Thursday, April 15, 2010

Today’s Tea Party protest at the State Capitol was a pretty mild affair compared to previous ones I’ve seen – there were very few signs advocating, for example, violent revolution against the federal government, or suggesting that Barack Obama was not born in the United States (a view held by a disproportionately large percentage of Tea Partiers), or comparing high-ranking Democrats to Adolf Hitler. Accusing the President and Congress of Marxism, socialism and communism are all still acceptable, of course, but it's good to see the Tea Partiers accept that Nazism might be a stretch.

On the contrary, there were dozens of people walking around with voter-registration and initiative signature petitions, and most of the speakers were exhorting their listeners to get out there and vote, as opposed to, say, urging them to "take up arms" in their battle against everything Obama. I don’t know how many of the TPers trying to overturn California’s landmark climate emissions law knew that they were shilling for powerful Texas oil companies in the process, but kudos to them for at least getting involved. It’s more than you can say for most Americans.

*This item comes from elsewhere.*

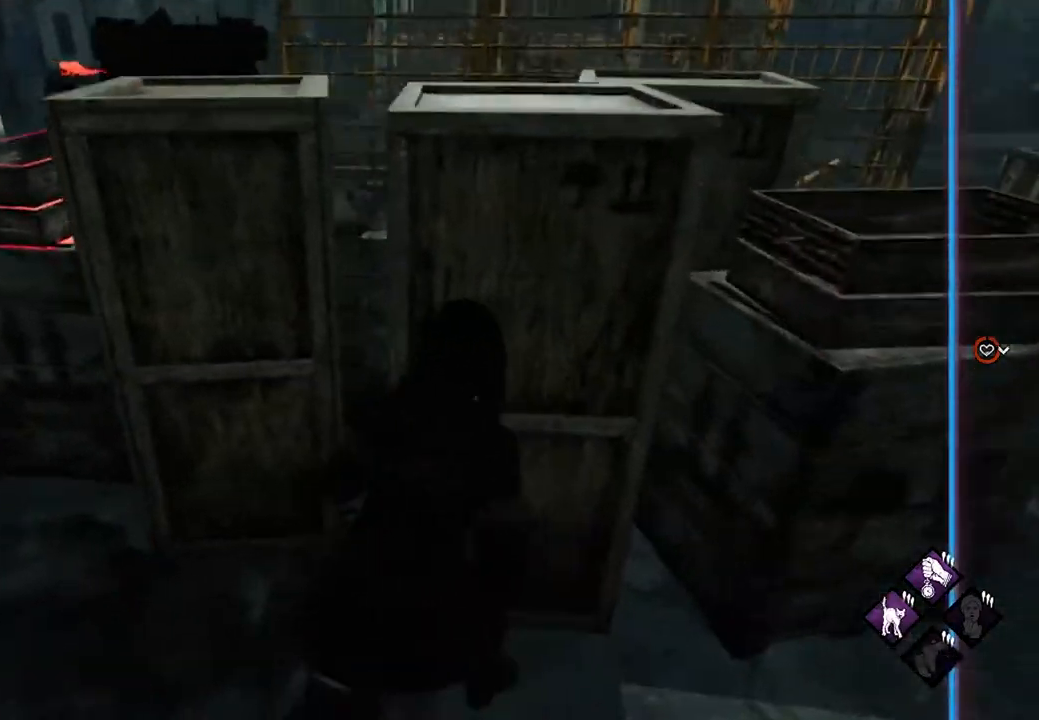
{"keys": ["d", "s", "shift"], "mouse": [], "events": [[367, "s", "down"]]}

Indeed, there seem to be signs that the Tea Party is becoming less and less insane by the day. Earlier this week, organizers of today’s protest in Pleasanton disinvited Orly Taitz from speaking at their event.

Taitz, for those of you who don’t know, is the nutcase who heads up the Birther movement alleging that Barack Obama is not a natural-born U.S. citizen, shouts instead of talking, and is running for California secretary of state. Hey, Orly – when the folks who dress up like Ben Franklin, have no idea that Medicare is a government-run program, and carry around signs portraying Nancy Pelosi as Pinocchio are calling you a weirdo… wow.

Adding insult (read “sanity”) to injury (read “craziness”), two high-profile Republican candidates for the U.S. Senate – Carly Fiorina and Chuck DeVore – have disavowed Taitz’s theories completely, each one boldly asserting Barack Obama’s legitimacy to be president.

Fiorina, via a spokesperson, had the cojones to own up to her belief that “President Obama is absolutely eligible for the presidency and is a natural-born United States citizen.”

And DeVore, the self-proclaimed “Tea Party candidate” in this race, “strongly disapproves of Orly Taitz and the crazy theories she continues to advance.”

This is strong stuff, considering that the Obama-was-born-here view only holds sway with about four in ten Republicans, and a similar number of Tea Partiers.

Maybe the biggest news in this story is that this is actually considered news in today’s America – that a group of conservatives, including two candidates for office, have accepted that the President of the United States was actually born here and that this isn’t all just some clever Kenyan/Russian/Chinese/Iranian/Venezuelan hoax.

Not that this has caught on with all GOP politicos – in the same article linked to above, neither the vice chair of the California Republican Party nor a prominent State Assembly candidate from the East Bay (and current mayor of San Ramon) would say where they believe Obama was born.